From student to startup co-founder – and intern to mentor – in five years
Earlier this year, my co-founders and I officially launched the startup we recently built. It’s hard to believe it. I only graduated from college in 2019.
My journey from university student to co-founder in less than five years reveals how the right education can make all the difference and accelerate your advancement to entrepreneurial leadership.
My experience with Lehigh University proved particularly pivotal. The university promotes entrepreneurship as a mindset and skillset for students across all disciplines that can – and should – be developed, regardless of career path. It immerses students in the real-world of entrepreneurship through Lehigh@NasdaqCenter, an exclusive education-industry partnership with the Nasdaq Entrepreneurial Center in San Francisco.
In my junior year, I interned with a startup in San Francisco through a Lehigh University connection. I knew nobody in California, but that changed fast. I lived in a five-bedroom “hacker home” along with 23 other interns. My roommates came from around the world, including engineers interning with NASA, Y-Combinator applicants, and summer interns with Google. As an intern, I tried my hand at marketing for a cybersecurity startup, and it was addictive, especially the autonomy. I was majoring in marketing, with a minor in entrepreneurship, so my internship cemented what I was then learning in the classroom. It also opened me up to all kinds of new possibilities.
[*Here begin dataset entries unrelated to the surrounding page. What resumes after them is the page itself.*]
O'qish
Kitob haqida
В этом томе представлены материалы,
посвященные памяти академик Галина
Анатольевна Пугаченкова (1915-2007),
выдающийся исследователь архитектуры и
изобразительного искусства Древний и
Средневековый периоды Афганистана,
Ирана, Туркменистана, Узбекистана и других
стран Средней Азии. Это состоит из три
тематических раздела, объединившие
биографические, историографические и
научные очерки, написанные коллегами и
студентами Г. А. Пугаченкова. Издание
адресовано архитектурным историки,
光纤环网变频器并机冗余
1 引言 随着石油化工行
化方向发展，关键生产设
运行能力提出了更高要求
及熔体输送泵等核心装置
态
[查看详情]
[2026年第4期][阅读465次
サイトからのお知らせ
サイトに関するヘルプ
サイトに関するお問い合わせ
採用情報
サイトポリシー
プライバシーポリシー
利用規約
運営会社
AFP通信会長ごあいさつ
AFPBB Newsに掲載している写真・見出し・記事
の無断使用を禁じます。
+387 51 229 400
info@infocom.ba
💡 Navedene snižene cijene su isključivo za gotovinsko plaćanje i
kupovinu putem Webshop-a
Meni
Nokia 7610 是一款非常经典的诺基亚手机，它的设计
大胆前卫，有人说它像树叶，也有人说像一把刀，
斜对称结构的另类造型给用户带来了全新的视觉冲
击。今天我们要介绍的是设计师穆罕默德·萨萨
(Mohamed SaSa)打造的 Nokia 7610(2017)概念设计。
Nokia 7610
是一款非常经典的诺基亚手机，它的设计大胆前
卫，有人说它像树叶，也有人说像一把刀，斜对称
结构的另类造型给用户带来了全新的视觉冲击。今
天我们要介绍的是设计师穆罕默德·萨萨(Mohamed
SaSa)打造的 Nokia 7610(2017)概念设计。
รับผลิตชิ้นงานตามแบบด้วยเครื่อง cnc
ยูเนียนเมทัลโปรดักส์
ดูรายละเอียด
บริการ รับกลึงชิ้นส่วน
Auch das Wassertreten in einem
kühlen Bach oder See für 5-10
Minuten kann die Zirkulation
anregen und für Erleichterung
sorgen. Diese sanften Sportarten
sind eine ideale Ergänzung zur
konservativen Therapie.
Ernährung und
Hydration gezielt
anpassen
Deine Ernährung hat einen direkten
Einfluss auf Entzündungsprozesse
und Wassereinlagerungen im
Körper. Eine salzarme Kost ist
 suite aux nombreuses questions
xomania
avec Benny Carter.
I soon discovered, for example, that my lifelong background in theatre came in handy in the startup ecosystem. I had enrolled in a theatre school at age three, and by age 10, I was taking lessons in dance, acting, and voice. Soon I was auditioning for shows in New York City, and over the course of 15 years, I performed in 22 full-length plays and cabarets.
Business, I learned, was a lot like show business. The similarities turned out to be uncanny, and I saw an opportunity to take advantage. I applied my abilities to perform, improvise, collaborate, manage time, oversee projects, stay within budget and meet opening-night deadlines, to holding my own in staff meetings and delivering persuasive presentations. Suddenly my work became more relatable and fun.
In short order, I was a college graduate. I took a role within a company, and then another, often the youngest person and the only woman in the room, and just as often suffering from imposter syndrome. But all along, I felt energised by the growth I’d seen in such a short time.
Through the LehighSiliconValley Program, I met Timothy Eades, then CEO of vArmour, and interned with him at that firm during my junior year. He became a mentor with a capital “M.” With Tim and a team of brilliant minds, we hatched a concept for a new venture as developers of security technology.
Our first order of business, before we went too far out on a limb, was to conduct rigorous due diligence. We met with over 35 C-suite cybersecurity executives, not only pitching our idea – it was like putting on a show! – but also asking each one the same probing questions about the problem at hand. As a result, we came away understanding more deeply the issues that our company, called Anetac, intended to address.
The rollout for Anetac has turned out to be super-exciting. Everything has come together so fast. You get few opportunities to build a new company with people you know and love. Our team is like family.
It’s less glamorous than it might seem, though. It’s volatile to be starting a company. One day you feel on top of the world, but the next you feel lost. You have so much to do – investing in relationships face to face, hiring, creating a successful marketing and go to market plan, and so much more – and so much anxiety, you could literally put in 24 hours a day. It’s hard work, and nothing is guaranteed.
My education with startups has brought about a bonus. It’s enabled me to evolve, in effect, into an educator. I was a teaching assistant for “Entrepreneurship 101” at Lehigh University, gave a lecture to my intern successors at the Lehigh@NasdaqCenter’s Innovation Internship programme and mentored students at its Startup Academy. Coming full circle, I’ve even mentored, managed, and hired Lehigh interns at Anetac.
The upshot is that I’ve tried to do for others what was done for me. Managing interns is so rewarding. Nothing is better for me than hearing an intern say, “Yes, I learned this in the classroom, but now I’m seeing it applied in the real world.”
Only now do I fully recognise how I’ve come to embody – and adopt – some of the 11 attributes of an entrepreneurial mindset that research conducted by Lehigh@NasdaqCenter identified as essential to success as an entrepreneur. I recognised and exploited an opportunity. I took a risk, tolerating the inevitable uncertainty and ambiguity, and gave myself the opportunity to make mistakes and fail. Throughout, I tried to solve problems and apply creativity and imagination toward creating true value. All these characteristics have informed my adventures as an entrepreneur.
As I’ve learned, first from theatre and more recently from higher education and the startup universe, the trick is always to draw everything available out of yourself – and the resources around you – in order to excel. Always let your curiosity get the best of you and ask questions. Always bring new ideas to the table and come prepared to brainstorm and improvise. Always stay motivated and committed.
My mom deserves special credit for teaching me some valuable lessons, too. “The worst anyone can ever say to you is ‘no,’ she once said. “So you might as well ask. And if the worst you can do is fail, you might as well try.”